Approximately 18 students, many of them just beginners, in the form line class sponsored by Sealaska Heritage Institute
A few years ago, Sealaska Heritage Institute took it upon themselves to begin teaching form line classes after Haida Artist Robert Davidson told the audience in attendance at the Sealaska Juried Art Competition that “the Tlingit people didn’t have very good artists who mastered the form line art.” (I had heard complaints from other well-accomplished Tlingit artists about Robert’s statement. I laughed at the absurdity, though at the same time I know that all of us will continually better ourselves at the formline art. Even so, did Robert realize his statement was a slap in the face to several Tlingit artists who have been working as long as he or nearly as long, like Nathan Jackson, Preston Singletary, Israel Shotridge, Rick and Mick Beasley, the Chilton brothers, etc.?)
Students were given the task of choosing a design aspect of the carved bentwood box shown on the screen to replicate as best as they could on their drawing paper
I don’t know if Robert realized how he was saying these things may have caused a ruckus for the locals though nevertheless, SHI decided it was high time they do something about educating the Tlingit artists no matter where they were in their careers as designer/artists.
Lance provided a list of the various form line definitions created by Bill Holm and Bill Reid over 40 years ago
Lance Twitchell added some very good aspects to the one-night instruction plan: the design terms in Tlingit language!
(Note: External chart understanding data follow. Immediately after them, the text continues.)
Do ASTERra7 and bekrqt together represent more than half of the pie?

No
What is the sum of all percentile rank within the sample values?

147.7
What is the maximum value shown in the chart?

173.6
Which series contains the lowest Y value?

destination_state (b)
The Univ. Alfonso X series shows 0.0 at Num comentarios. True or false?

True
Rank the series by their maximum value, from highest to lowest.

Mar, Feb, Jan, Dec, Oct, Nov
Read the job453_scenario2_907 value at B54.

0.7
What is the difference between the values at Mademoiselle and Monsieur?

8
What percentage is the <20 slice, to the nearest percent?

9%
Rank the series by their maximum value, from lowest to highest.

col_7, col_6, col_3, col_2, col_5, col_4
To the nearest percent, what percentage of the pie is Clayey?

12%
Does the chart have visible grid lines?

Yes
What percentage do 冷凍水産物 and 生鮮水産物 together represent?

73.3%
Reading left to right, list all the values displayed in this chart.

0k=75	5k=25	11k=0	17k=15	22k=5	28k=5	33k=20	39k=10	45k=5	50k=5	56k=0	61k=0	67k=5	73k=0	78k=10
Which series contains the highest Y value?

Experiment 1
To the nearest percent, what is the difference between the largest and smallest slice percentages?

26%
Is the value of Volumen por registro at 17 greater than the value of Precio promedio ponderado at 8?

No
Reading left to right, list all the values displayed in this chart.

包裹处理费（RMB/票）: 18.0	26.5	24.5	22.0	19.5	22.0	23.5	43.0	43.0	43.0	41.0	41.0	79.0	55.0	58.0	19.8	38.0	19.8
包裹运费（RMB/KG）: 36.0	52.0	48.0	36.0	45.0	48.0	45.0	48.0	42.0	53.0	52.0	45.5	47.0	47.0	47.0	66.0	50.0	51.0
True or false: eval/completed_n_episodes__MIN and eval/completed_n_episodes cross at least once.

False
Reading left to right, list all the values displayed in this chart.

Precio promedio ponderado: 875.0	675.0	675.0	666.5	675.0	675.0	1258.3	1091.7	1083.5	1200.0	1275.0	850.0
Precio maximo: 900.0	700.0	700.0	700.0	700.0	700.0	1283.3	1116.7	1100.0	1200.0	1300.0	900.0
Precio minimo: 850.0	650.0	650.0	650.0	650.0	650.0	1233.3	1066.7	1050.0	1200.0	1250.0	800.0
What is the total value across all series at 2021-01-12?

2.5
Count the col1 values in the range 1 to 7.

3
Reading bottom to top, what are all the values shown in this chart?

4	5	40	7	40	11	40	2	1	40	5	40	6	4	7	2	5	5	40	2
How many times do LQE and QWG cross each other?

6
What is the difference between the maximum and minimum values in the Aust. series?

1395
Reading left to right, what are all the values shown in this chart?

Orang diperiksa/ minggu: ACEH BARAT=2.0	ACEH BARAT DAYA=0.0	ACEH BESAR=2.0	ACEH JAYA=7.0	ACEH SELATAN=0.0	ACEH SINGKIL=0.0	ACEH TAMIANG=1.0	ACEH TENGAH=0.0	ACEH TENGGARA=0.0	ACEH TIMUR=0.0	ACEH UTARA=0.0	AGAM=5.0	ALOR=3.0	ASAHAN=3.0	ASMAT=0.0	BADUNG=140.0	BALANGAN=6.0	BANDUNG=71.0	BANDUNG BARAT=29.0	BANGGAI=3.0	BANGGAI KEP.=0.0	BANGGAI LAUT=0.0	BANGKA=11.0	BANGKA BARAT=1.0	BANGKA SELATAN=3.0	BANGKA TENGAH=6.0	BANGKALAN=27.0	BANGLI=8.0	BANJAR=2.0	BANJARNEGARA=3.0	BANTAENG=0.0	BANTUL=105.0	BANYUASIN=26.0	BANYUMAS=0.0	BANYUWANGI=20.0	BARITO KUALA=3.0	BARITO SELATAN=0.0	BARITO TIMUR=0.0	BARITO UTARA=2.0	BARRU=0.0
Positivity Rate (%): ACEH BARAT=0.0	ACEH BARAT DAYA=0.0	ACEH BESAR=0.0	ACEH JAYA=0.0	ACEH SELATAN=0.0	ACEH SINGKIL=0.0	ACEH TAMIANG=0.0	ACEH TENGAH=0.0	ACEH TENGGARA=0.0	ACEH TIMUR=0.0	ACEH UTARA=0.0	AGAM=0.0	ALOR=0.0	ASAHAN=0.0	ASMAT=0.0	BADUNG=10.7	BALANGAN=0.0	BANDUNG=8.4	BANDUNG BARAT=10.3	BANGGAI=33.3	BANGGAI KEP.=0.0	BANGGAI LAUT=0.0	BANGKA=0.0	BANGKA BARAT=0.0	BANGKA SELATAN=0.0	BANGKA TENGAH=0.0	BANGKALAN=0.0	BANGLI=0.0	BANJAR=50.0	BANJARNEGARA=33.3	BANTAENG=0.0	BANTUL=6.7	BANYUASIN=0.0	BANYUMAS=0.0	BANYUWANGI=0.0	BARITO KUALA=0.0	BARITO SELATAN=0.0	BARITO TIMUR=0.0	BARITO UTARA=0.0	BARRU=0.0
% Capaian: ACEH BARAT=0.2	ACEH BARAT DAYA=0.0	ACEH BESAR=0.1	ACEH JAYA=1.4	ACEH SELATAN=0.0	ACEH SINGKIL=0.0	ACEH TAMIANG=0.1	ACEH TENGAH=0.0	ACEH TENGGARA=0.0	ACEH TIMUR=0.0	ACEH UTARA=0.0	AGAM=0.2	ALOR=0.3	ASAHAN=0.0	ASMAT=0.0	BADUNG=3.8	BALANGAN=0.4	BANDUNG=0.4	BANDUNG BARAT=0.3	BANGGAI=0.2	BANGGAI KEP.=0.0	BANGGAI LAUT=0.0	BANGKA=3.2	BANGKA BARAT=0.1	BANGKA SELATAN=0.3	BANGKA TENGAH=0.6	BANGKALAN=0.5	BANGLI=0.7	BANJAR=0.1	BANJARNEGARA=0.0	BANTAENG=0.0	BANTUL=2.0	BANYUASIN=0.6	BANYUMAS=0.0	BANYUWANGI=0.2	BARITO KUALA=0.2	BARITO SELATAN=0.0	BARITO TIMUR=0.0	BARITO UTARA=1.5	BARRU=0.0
I felt Lance did a fine job of leading the students carefully step-by-step. Though the part I enjoyed the best about his presentation was his acknowledgement of all the artists who had gone before and the spiritual representation of the art. — Being self-taught in Tlingit form line design, I appreciate the fact that SHI has taken the initiative to conduct classes throughout Southeast Alaska. If we had these classes 10, 20, 30, 40 years ago, I would have taken them…and that’s why I had the privilege to finally attend one! Thank you Sealaska Heritage Institute!